Originally Posted by Eibbed
Originally Posted by Zen Scanner
Originally Posted by Eibbed
As it was put "Well we can't stop you from working at home with him since you are his parent." The principal also challenged me to, as a parent, to step back and let them do their jobs and teach DS.

Hope you don't mind me being highly annoyed at that principal?


No way! At least I know that I am in good company in my own annoyance. I must say that my jaw almost dropped open in shock when I heard him say that. Isn't that the opposite of most schools claim to want?

So this is just my own take on it, so take everything I say with a grain of salt! But.. fwiw.. I have quite a few friends who are teachers, and I've also been on the receiving end of similar comments from school staff while advocating for my 2e kiddos. I think there are two things that teachers want when they view parents. First, teachers really *do* want involved parents - there are so many parents that aren't involved in their children's education, and it's not just parents who are working 8 jobs or strung out on drugs etc... sometimes it's very well-educated parents who simply turn everything over to the schools or perhaps are not terribly involved in their children's lives. Teachers want to have parents who are involved, who stay in touch, who know what's going on at school, and who care enough to be sure their children do their homework etc.

Then there's the other thing that I've noticed with my friends (and with teachers we've encountered when advocating). Please know that if you're a teacher reading this, I am not saying it's a bad thing - but it can be frustrating when you're a parent. Teachers are the experts at teaching - I have no doubt about that. They are also much more knowledgeable than I am about educating large groups of children with varying needs. Sometimes teachers feel like parents are trying to tell them how to do their job when really it's just a parent who cares and is trying their best to advocate for their child.

There's also a third aspect to this that you won't encounter unless you're dealing with 2e and the IEP process later on, but in our district it's basically set up where the school expects it to become contentious... so that's another thing that can impact what's going on behind the scenes.

Anyway, I do believe teachers and principals in general really do know what they are doing and are trying their best to meet the needs of the children they teach. OTOH, you are THE expert on your particular child - that's what parents are, and that's really important to not lose sight of when advocating.

It's hard not to get frustrated with comments like these, but what I do is to just take them for what they are and laugh about it, then get your facts/etc together and gather your energy and go back for the next round of advocating.

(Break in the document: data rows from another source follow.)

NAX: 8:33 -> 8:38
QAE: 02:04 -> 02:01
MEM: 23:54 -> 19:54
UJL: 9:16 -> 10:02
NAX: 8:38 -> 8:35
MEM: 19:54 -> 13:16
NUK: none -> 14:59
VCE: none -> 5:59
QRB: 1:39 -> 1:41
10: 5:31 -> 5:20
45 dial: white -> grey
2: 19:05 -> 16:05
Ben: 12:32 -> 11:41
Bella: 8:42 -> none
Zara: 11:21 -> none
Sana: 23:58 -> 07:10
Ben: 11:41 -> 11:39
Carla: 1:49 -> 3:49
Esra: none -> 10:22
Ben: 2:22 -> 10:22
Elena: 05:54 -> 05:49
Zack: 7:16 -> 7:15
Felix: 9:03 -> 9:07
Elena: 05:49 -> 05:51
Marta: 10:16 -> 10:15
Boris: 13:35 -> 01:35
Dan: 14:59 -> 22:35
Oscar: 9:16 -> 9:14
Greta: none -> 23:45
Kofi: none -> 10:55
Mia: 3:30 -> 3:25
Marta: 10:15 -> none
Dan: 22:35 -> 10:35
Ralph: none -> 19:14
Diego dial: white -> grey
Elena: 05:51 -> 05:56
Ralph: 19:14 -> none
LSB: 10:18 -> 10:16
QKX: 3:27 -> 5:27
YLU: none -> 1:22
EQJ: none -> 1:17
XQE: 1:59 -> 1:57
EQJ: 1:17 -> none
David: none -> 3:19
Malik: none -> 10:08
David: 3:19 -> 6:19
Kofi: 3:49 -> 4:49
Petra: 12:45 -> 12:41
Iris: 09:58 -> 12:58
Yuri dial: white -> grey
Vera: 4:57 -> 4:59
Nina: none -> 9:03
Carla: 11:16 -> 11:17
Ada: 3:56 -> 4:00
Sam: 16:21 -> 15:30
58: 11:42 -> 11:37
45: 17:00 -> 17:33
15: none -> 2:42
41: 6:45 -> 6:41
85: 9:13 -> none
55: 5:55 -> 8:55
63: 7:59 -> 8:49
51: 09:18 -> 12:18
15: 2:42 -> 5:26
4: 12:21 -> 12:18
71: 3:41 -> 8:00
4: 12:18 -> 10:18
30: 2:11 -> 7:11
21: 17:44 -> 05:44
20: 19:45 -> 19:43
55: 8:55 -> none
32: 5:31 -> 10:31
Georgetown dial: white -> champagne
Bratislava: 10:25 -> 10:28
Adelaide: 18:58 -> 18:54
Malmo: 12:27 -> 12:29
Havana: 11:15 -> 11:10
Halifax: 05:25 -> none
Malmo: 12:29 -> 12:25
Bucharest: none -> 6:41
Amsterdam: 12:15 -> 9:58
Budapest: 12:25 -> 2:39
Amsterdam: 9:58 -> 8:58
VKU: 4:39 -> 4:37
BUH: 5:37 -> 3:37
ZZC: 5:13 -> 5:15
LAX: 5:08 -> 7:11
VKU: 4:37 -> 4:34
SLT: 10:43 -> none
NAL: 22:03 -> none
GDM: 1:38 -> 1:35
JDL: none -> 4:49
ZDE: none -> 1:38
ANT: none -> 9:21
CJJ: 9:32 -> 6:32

One other thing I'll add - there are different ways math is taught in school - apparently a lot of different ways. Our dd10 is enrolled in Kumon after school because she ran into a brick wall with math (she is much more into LA) and fell behind. Her school is very supportive of Kumon and other outside-of-school tutoring or enrichment or whatever. They also offer differentiated math. She's getting help at school. She was learning how to do long division at school and Kumon at the same time. She was also melting down at home whenever she had to do school work or Kumon work that involved division. DH and I were about to jump off a cliff at all the drama and moaning... so we just sat her down one day during our holiday break, showed her how we were taught to do long division, and had her repeat it over and over again until she got it (don't worry -she's not dysgraphic and has no LDs... so we weren't torturing her in ways we shouldn't have lol!)... and she did get it - after an hour or so she understood how to do long division our way (traditional way), and was able to finish all of her work and was working along happily in Kumon through the rest of the holiday break. The day she went back to school, she did a long division problem our way and.. oh my.... her teacher was sooo not happy with us. Probably still isn't happy with us! But - she *is* a great teacher, really. She just wants the students to not get confused, and wants to teach in the linear path she's got set up to teach the curriculum in. I think sometimes we just aren't going to find a perfect fit for our kids, and we can't expect not to hear some comments like that from school staff. I'm guessing if the principal heard the conversation played back, he'd probably say he didn't mean that he didn't intend it to sound like it does.